** Prompt **
Please reply with one number only: how many lines in the entries below contain the string "Arlequin".
START Data extract
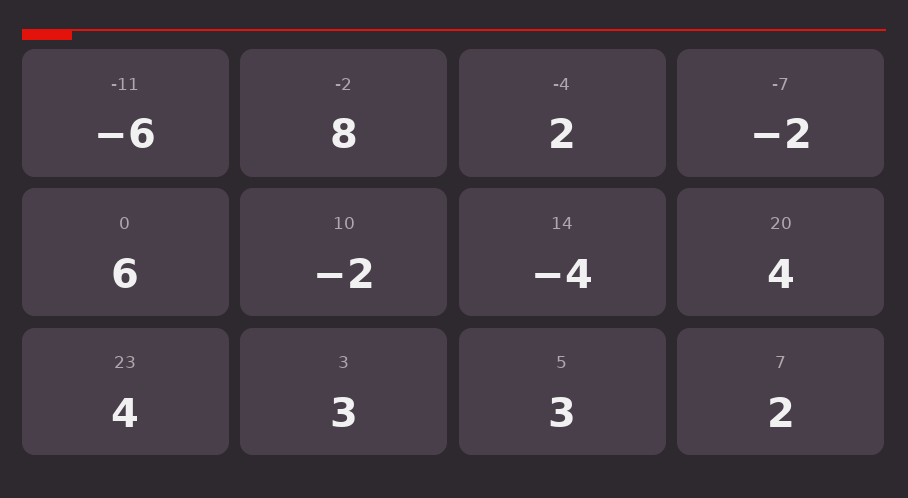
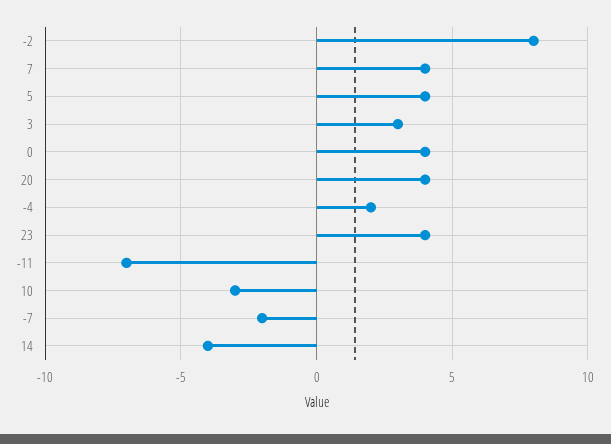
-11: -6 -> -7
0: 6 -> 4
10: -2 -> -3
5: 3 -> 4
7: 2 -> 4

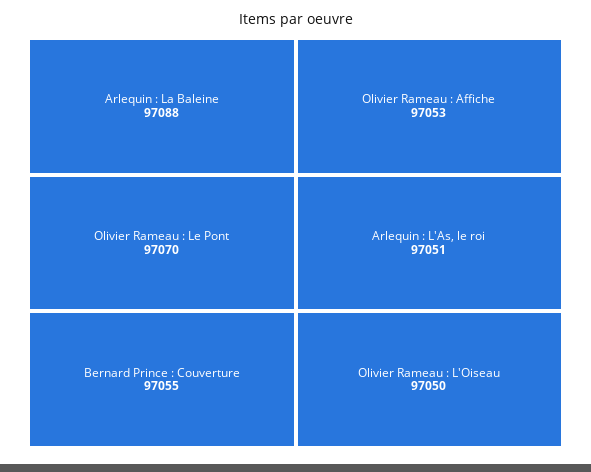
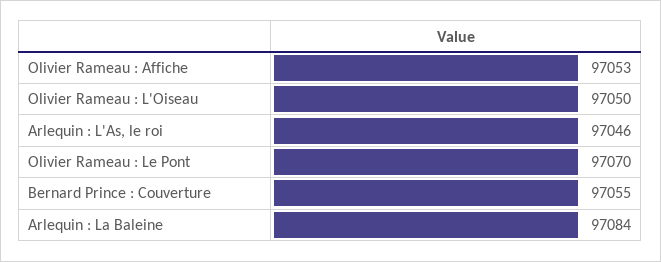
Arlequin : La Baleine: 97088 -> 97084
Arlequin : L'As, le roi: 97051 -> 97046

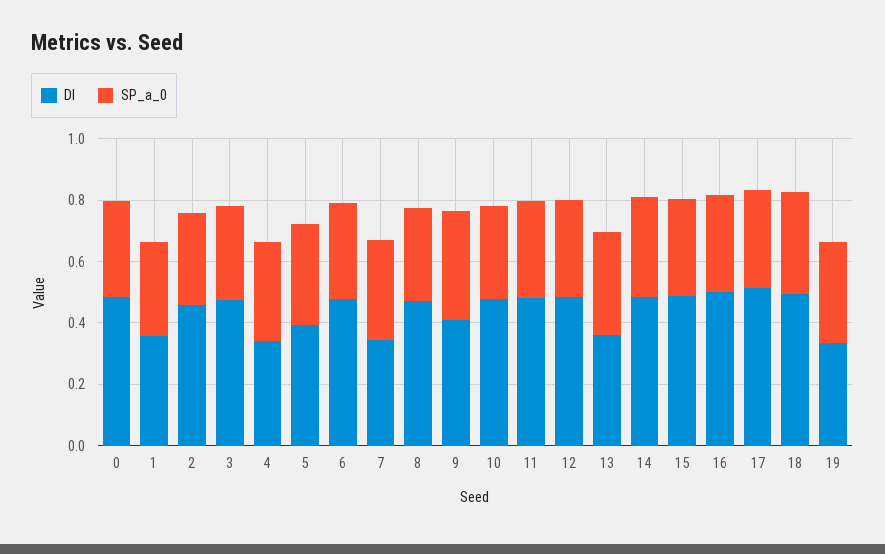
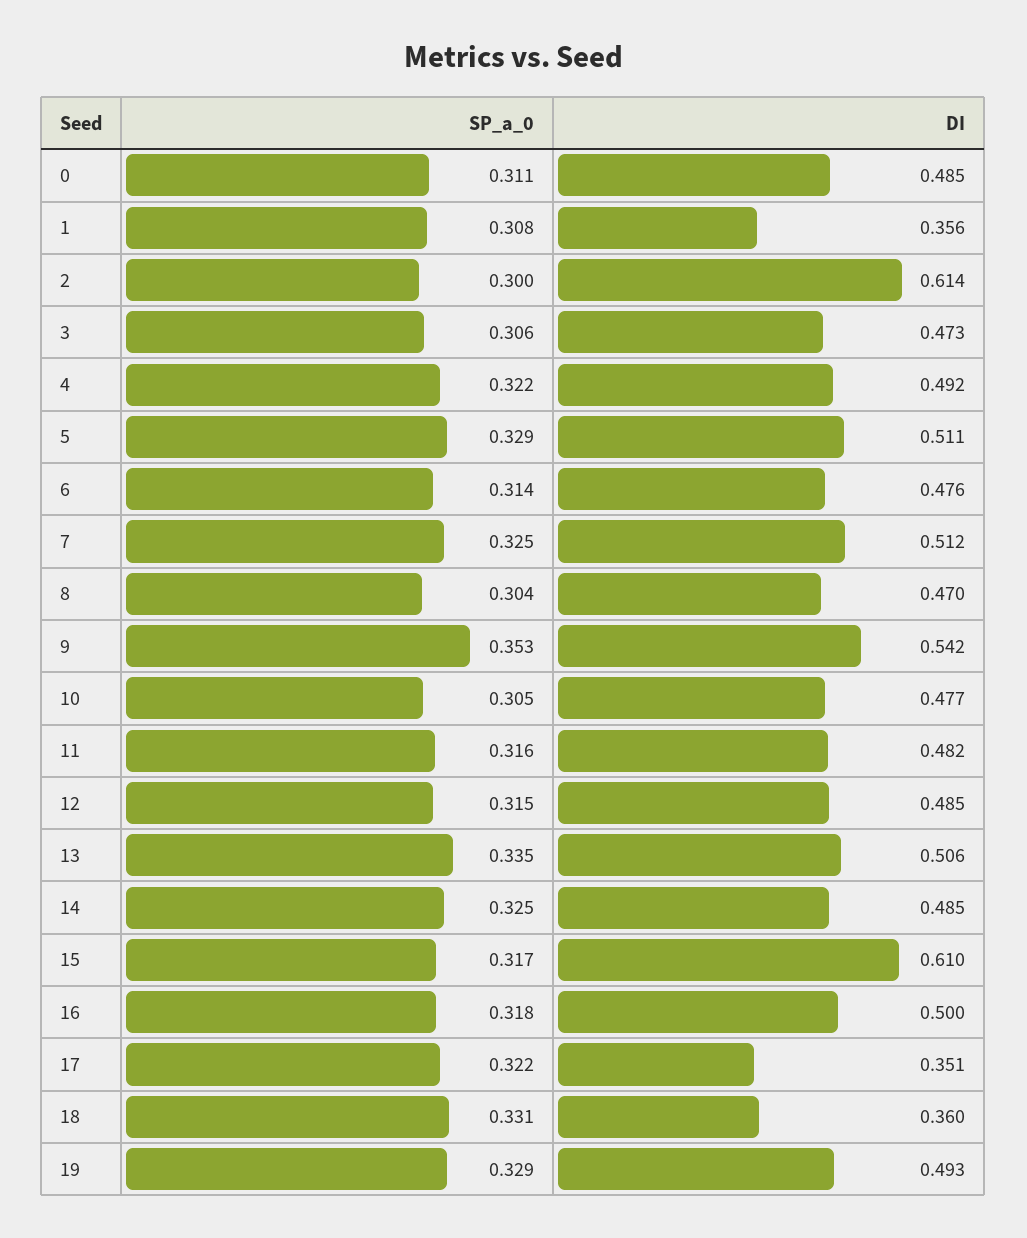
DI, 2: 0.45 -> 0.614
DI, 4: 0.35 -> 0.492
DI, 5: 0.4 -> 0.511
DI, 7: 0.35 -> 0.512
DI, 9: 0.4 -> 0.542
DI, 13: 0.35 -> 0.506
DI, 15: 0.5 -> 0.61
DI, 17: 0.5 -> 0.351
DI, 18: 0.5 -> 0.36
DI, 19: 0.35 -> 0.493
END Data extract
START Data extract
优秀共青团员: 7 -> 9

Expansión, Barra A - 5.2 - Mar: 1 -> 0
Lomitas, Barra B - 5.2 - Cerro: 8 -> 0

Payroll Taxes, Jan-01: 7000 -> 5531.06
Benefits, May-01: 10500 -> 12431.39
END Data extract
START Data extract
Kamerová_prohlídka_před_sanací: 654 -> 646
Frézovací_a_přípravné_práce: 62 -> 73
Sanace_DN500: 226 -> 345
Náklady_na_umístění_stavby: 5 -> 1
END Data extract
** Output of the task **
2